One factor could be the other progressive Democrats in the race, though Dion wonders what might have happened if he’d entered the race sooner than he did, in October 2017. At the time, there were already nine other Democrats running.

“There’s an available pool of money out there in the traditional arena and many of my colleagues got to it before I did,” said Dion, who has raised only about $42,000 — many times less than several of the other candidates.

In his campaign, Dion has been open about his goals, such as a public insurance option for everyone, more robust infrastructure spending and far more resources to curb Maine’s opioid addiction crisis.

Those are goals common to a lot of candidates, but Dion is uncommon in that he reminds voters frequently that those goals will require tax increases. That’s not something candidates often emphasize.

“You’re going to have to be willing to sacrifice in order to have a better future for those who follow us,” Dion said. “If they elect me, I’m telling them up front, we’re going to have to raise taxes.”

The primary campaign waning doesn’t mean Dion is done with surprises. During a WMTW Democratic debate on Tuesday, Dion said for the first time that he favors the creation of legal injection sites where people who are addicted to drugs can inject themselves under medical supervision and in a place where treatment services are available. He said it’s a position he evolved to over time, knowing it surprises some of his supporters. He compares it to when he was one of the early supporters of legalizing medical marijuana.

“If you want to make progress on the opiate problem, the best place of access to it is the injection site,” he said. “That’s consistent with progressive vision in the sense that you have to ask the really hard question.”

Another hard question Dion answered through a progressive lens was whether Bath Iron Works deserved a $45 million tax break, which was the subject of a bill earlier this year that eventually passed. Dion voted against it.

“The progressive wing wouldn’t give [BIW parent company] General Dynamics their tax breaks. Those millions of dollars should have been put into infrastructure in the Bath region,” Dion said.

These may look like marginal or extreme positions to some, but they have support, including from some of Dion’s legislative colleagues.

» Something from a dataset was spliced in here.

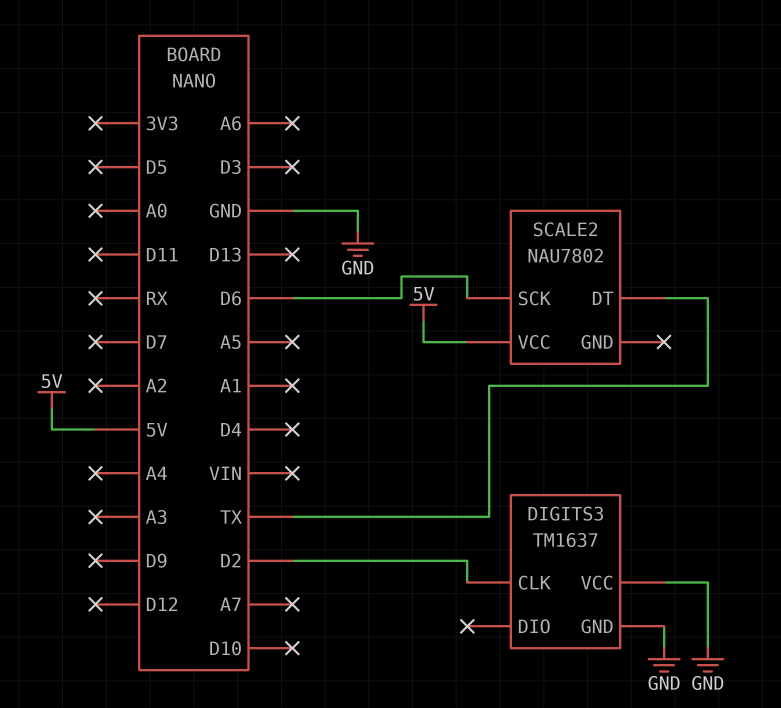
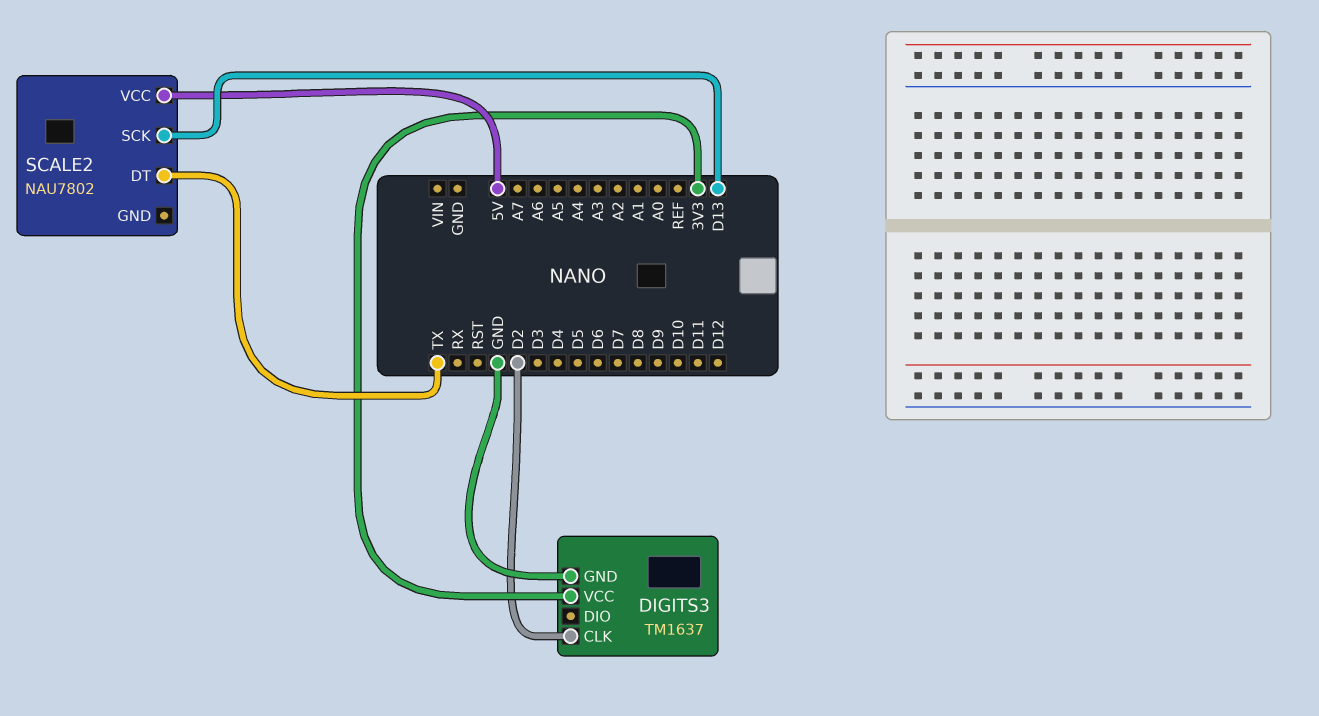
DIGITS3 pin VCC: GND -> 3V3
SCALE2 pin SCK: D6 -> D13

“The fact that Mark is proposing these ideas is just what should be the norm,” said Sen. David Miramant, D-Camden, who supports Janet Mills. “It’s absurd that more candidates aren’t talking about these issues.”

Former Portland mayor Michael Brennan, who has worked closely with Dion on a number of issues, said he is supporting Adam Cote in the governor’s race but respects Dion.

“I don’t have a single negative or disparaging thing to say about Mark,” Brennan said. “He’s somebody who I trust.”

There’s a long road to the general election, and even if Dion isn’t there for the ride, it could be important for him, especially if Democrats extend their majority in the Legislature and Mills wins the governorship. Dion, an attorney, is among several people mentioned among prospective prospects to become Maine’s next attorney general. Dion said he has heard the rumors.

“If it ended up that way, I would be OK with that,” he said. “Then I could continue to have influence on some of the things I care about.”

His strength, he says, is understanding that progress is slow.

“An overnight success takes about five years,” he said. “When the decision isn’t what you want, you’ve got to accept it and that’s how you build credibility. And then once in a while, you get exactly what you want.”